Fuelled by French buyers benefiting from the advantageous exchange rate, bids for revivalist furniture have been consistently strong in recent months.
As reported in these pages last week (ATG No 2331), a French dealer went to a triple-estimate £4800 (plus 20% premium) for a pretty escritoire at Mallams Oxford at the end of January.
Two sales held by Reeman Dansie (20% buyer’s premium) at Colchester on February 13- 14 and at Canterbury Auction Galleries (20% buyer’s premium) on February 6-8 produced more French action.
At the wide-ranging 1140-lot Canterbury sale, the top furniture seller was a late 18th or early 19th century French kingwood and gilt brass-mounted rectangular bureau plat of Louis XV design.
A good provenance took it back to Francis, Lord Jeffrey, Lord Advocate of Scotland (1773-1850). He acquired the desk in 1801 and used it to write articles for the influential magazine Edinburgh Review, of which he was editor.
However, it was quality rather than legal and literary history which triggered a competition between bidders from France and Germany, with victory going to the French trade at £6000 against a £2500- 3500 estimate.
Country house quality
The quality of the material from a local country house offered by Reeman Dansie would – said furniture specialist Daniel Wright – have attracted interest from any good furniture dealer. The best-seller went to the French trade, however.
This was a Louis XVI period breakfront kingwood commode with ormolu and fine porcelain mounts.
The 5ft 5in (1.65m) wide marble top had a break and there was some splitting and lifting to the veneers, but it was in good, original condition and, against a £4000-6000 estimate, it sold at £8800.
From the same deceased estate came a 19th century French ebony and marquetry inlaid and ormolu-mounted bureau plat.
Its 4ft 8in (1.42m) wide serpentine top was decorated with marquetry borders depicting heraldic devices, musical and scientific instruments. It had a few condition issues commensurate with age – fading, some veneer loses and cracks – but it improved upon the £1500-2000 estimate to sell at £5400.
An exuberant companion to either piece was apair of 2ft 8in (81cm) tall French Empire bronze, ormolu and marble four-branch candelabra.
Both were very dirty and had undergone minor repairs and the ormolu swags were missing from one plinth.
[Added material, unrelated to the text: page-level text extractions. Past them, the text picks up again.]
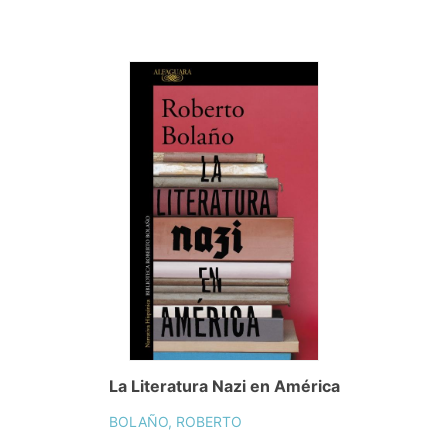
La Literatura Nazi en América
BOLAÑO, ROBERTO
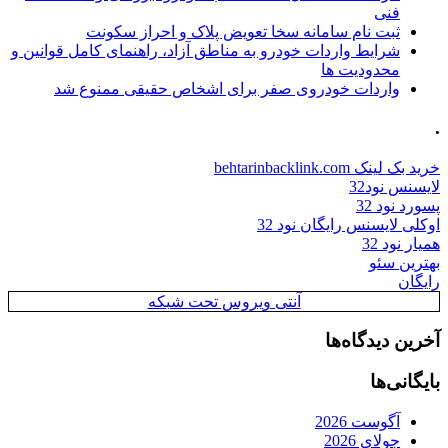
فنی
ثبت نام سامانه سخا تعویض پلاک و احراز سکونت
شرایط واردات خودرو به مناطق آزاد، راهنمای کامل قوانین و
محدودیت ها
واردات خودروی صفر برای اشخاص حقیقی ممنوع شد
.
خرید بک لینک behtarinbacklink.com
لایسنس نود32
پسورد نود 32
اوکلی لایسنس رایگان نود 32
همیار نود 32
بهترین سئو
رایگان
آنتی ویروس تحت شبکه
آخرین دیدگاه‌ها
بایگانی‌ها
آگوست 2026
جولای 2026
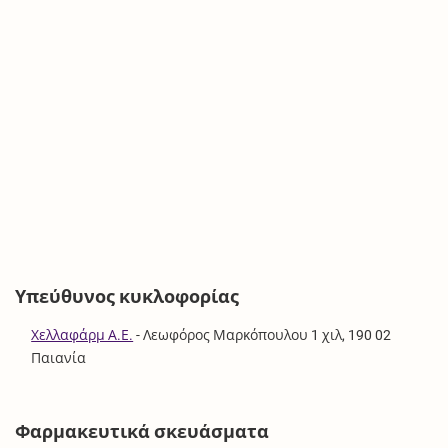
Υπεύθυνος κυκλοφορίας
Χελλαφάρμ Α.Ε.
-
Λεωφόρος Μαρκόπουλου 1 χιλ, 190 02
Παιανία
Φαρμακευτικά σκευάσματα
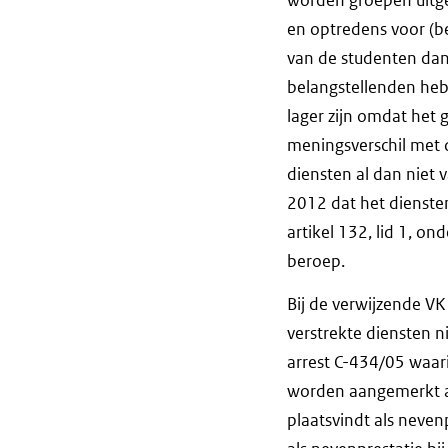
en optredens voor (be
van de studenten dan 
belangstellenden hebb
lager zijn omdat het
meningsverschil met d
diensten al dan niet v
2012 dat het dienste
artikel 132, lid 1, on
beroep.
Bij de verwijzende VK
verstrekte diensten ni
arrest C-434/05 waar
worden aangemerkt a
plaatsvindt als neven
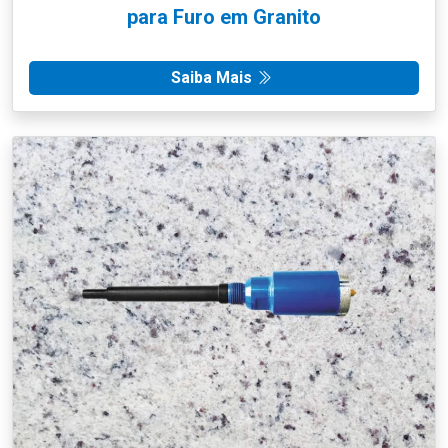
para Furo em Granito
Saiba Mais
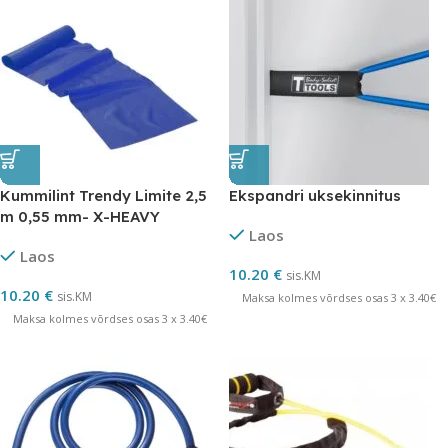
Kummilint Trendy Limite 2,5
Ekspandri uksekinnitus
m 0,55 mm- X-HEAVY
Laos
Laos
10.20
€
sis.KM
10.20
€
sis.KM
Maksa kolmes võrdses osas 3 x 3.40€
Maksa kolmes võrdses osas 3 x 3.40€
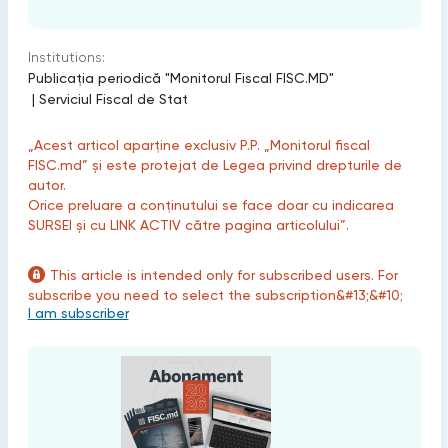
Institutions:
Publicaţia periodică "Monitorul Fiscal FISC.MD"
|
Serviciul Fiscal de Stat
„Acest articol aparține exclusiv P.P. „Monitorul fiscal
FISC.md” și este protejat de Legea privind drepturile de
autor.
Orice preluare a conținutului se face doar cu indicarea
SURSEI și cu LINK ACTIV către pagina articolului”.
This article is intended only for subscribed users. For
subscribe you need to select the subscription&#13;&#10;
I am subscriber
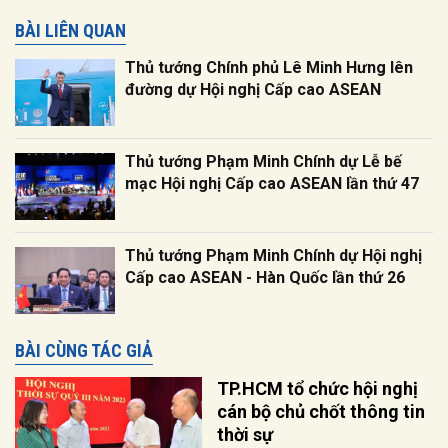
BÀI LIÊN QUAN
Thủ tướng Chính phủ Lê Minh Hưng lên
đường dự Hội nghị Cấp cao ASEAN
Thủ tướng Phạm Minh Chính dự Lễ bế
mạc Hội nghị Cấp cao ASEAN lần thứ 47
Thủ tướng Phạm Minh Chính dự Hội nghị
Cấp cao ASEAN - Hàn Quốc lần thứ 26
BÀI CÙNG TÁC GIẢ
TP.HCM tổ chức hội nghị
cán bộ chủ chốt thông tin
thời sự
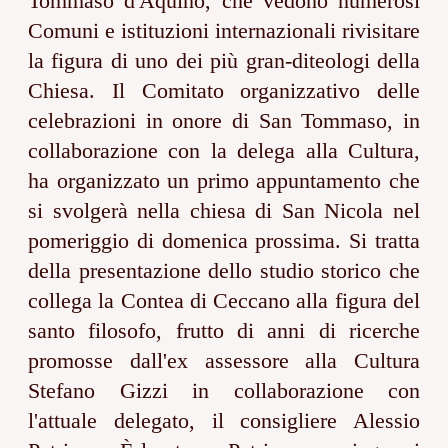
Tommaso d'Aquino, che vedono numerosi
Comuni e istituzioni internazionali rivisitare
la figura di uno dei più gran-diteologi della
Chiesa. Il Comitato organizzativo delle
celebrazioni in onore di San Tommaso, in
collaborazione con la delega alla Cultura,
ha organizzato un primo appuntamento che
si svolgerà nella chiesa di San Nicola nel
pomeriggio di domenica prossima. Si tratta
della presentazione dello studio storico che
collega la Contea di Ceccano alla figura del
santo filosofo, frutto di anni di ricerche
promosse dall'ex assessore alla Cultura
Stefano Gizzi in collaborazione con
l'attuale delegato, il consigliere Alessio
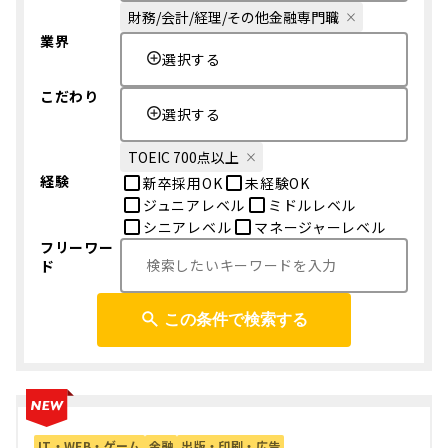
財務/会計/経理/その他金融専門職
業界
選択する
こだわり
選択する
TOEIC 700点以上
経験
新卒採用OK
未経験OK
ジュニアレベル
ミドルレベル
シニアレベル
マネージャーレベル
フリーワー
ド
この条件で検索する
IT・WEB・ゲーム
金融
出版・印刷・広告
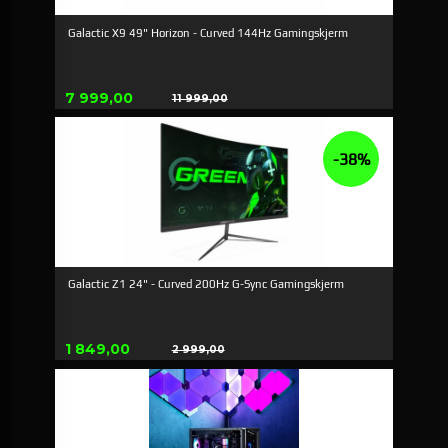
Galactic X9 49" Horizon - Curved 144Hz Gamingskjerm
Tilbud
7 999,00
11 999,00
Rabatt
-38%
Galactic Z1 24" - Curved 200Hz G-Sync Gamingskjerm
Tilbud
1 849,00
2 999,00
Rabatt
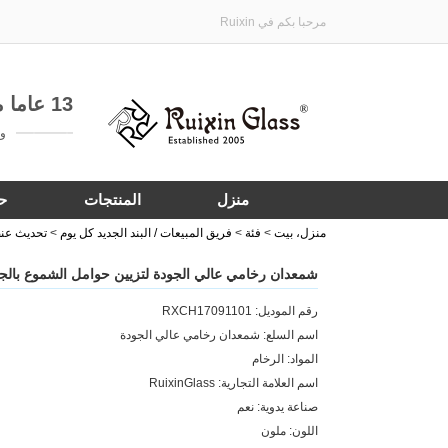
مرحبا بكم في Ruixin
13 عاما من الخبرة في تخصيص هدية الأواني الزجاجية
واتساب:
منزل
المنتجات
ح
منزل، بيت
>
فئة
>
فريق المبيعات / البند الجديد كل يوم
>
تحديث عنص
شمعدان رخامي عالي الجودة لتزيين حوامل الشموع بالج
رقم الموديل: RXCH17091101
اسم السلع: شمعدان رخامي عالي الجودة
المواد: الرخام
اسم العلامة التجارية: RuixinGlass
صناعة يدوية: نعم
اللون: ملون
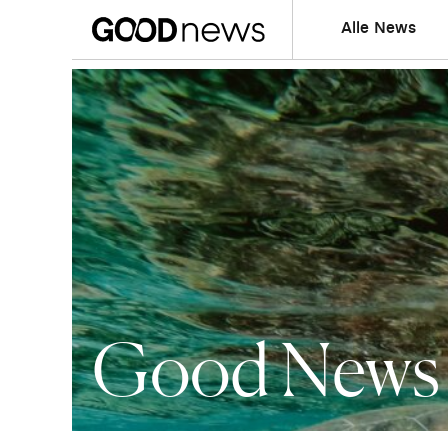
Alle News
Good News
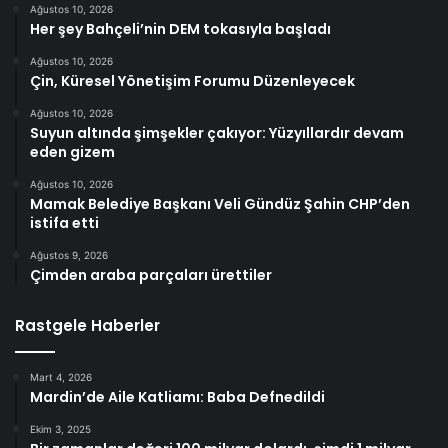
Ağustos 10, 2026
Her şey Bahçeli’nin DEM tokasıyla başladı
Ağustos 10, 2026
Çin, Küresel Yönetişim Forumu Düzenleyecek
Ağustos 10, 2026
Suyun altında şimşekler çakıyor: Yüzyıllardır devam
eden gizem
Ağustos 10, 2026
Mamak Belediye Başkanı Veli Gündüz Şahin CHP’den
istifa etti
Ağustos 9, 2026
Çimden araba parçaları ürettiler
Rastgele Haberler
Mart 4, 2026
Mardin’de Aile Katliamı: Baba Defnedildi
Ekim 3, 2025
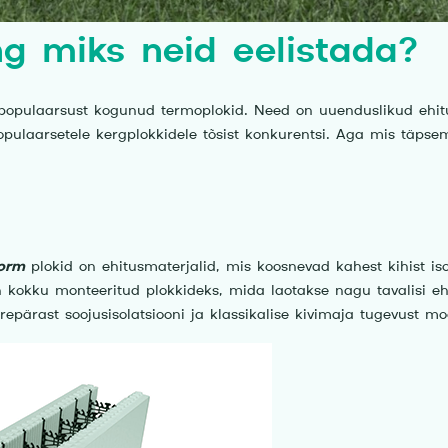
g miks neid eelistada?
t populaarsust kogunud termoplokid. Need on uuenduslikud ehit
t populaarsetele kergplokkidele tõsist konkurentsi. Aga mis täps
Form
plokid on ehitusmaterjalid, mis koosnevad kahest kihist iso
on kokku monteeritud plokkideks, mida laotakse nagu tavalisi e
ärast soojusisolatsiooni ja klassikalise kivimaja tugevust mo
Now converted to electricity, the pair more than doubled the top estimate, going to the trade at £4500.
Flying the flag for English furniture were a George III mahogany and parquetry inlaid breakfront bookcase and a George II walnut crossbanded and line-inlaid estate desk.
The 7ft 5in x 7ft 6in (2.25 x 2.29m) bookcase with some fading and historic restoration had four astragal glazed doors, each with an ivory escutcheon, above parquetry inlaid cupboards. It doubled the top estimate to sell at £3000.
The 2ft 9in (85cm) wide desk had a hinged fold-over moulded top enclosing a fitted interior with secret drawers accessed by a sliding panel to the faux drawer frieze.
“It was very unusual and probably built by an estate carpenter, but was of fine quality,” said Wright after it went to the London trade at £3700 against an £800-1200 estimate.
Furniture comprised only about 12% of the 135-lot sale, which enjoyed an 84% success rate and a total of £488,000 pushed along by more than 1500 online bidders over the three days.
Ceramics made a significant contribution at Reeman Dansie, most notably the c.1725 Meissen teapot and cover featured in the news pages of ATG No 2330 which took £14,200 against a £1000-1500 estimate.
Another piece to demolish the estimate was an early 19th century porcelain dish painted with a view of Naples and titled Darsena e molo di Napoli.
The 9½in (24cm) wide plate with a crowned N mark had a couple of cracks to the rim and two star cracks to the base as well as some wear to the gilded border. However, against a nominal £60-100 estimate it went to the Italian trade at £3000.
Another piece of Meissen to do well was a 16½in (62cm) 19th century production of Kändler’s goat-riding Count Brühl’s Tailor.
A hairline crack and some restoration kept the estimate down to £1000-2000, but it sold to a Czech dealer at £8500 – a good example of what the internet has meant to UK auctions.
Another Czech was among the online bidders – a private buyer who went to a mid-estimate £4200 for a 19th century eight-day regulator longcase signed to the 13in (33cm) circular dial by Cumberland maker W Gibson Aspatria.
With a four-pillar movement and Harrison maintaining power in a 6ft 4in (1.92m) tall mahogany case, it lacked its weight but came with its door key and winding key.
Coincidentally also fetching £4200, this time from an English private buyer, was a rare Regency miniature table-top regulator.
In a 21in (54cm) tall, figured mahogany case, it had a six-pillar chain-wind movement, deadbeat escapement and Harrison maintaining power and was signed Thos. Drew London to the 6½in (16.5cm) circular silvered dial.
At a sale when bids were coming in from round the world, it was a Chinese buyer who provided the high-selling sleeper, as is so often the case.
This was a late 19th century plate and enamel box. Measuring 4in (10cm) wide, it was decorated with cloisonné-style decoration but the draw was the lid inset with an engraved jade plaque inscribed with (probably) one of Emperor Qianlong’s proverbs.
Catalogued as possibly of the period (1735-96), it was estimated at £100-150 but sold at £9200.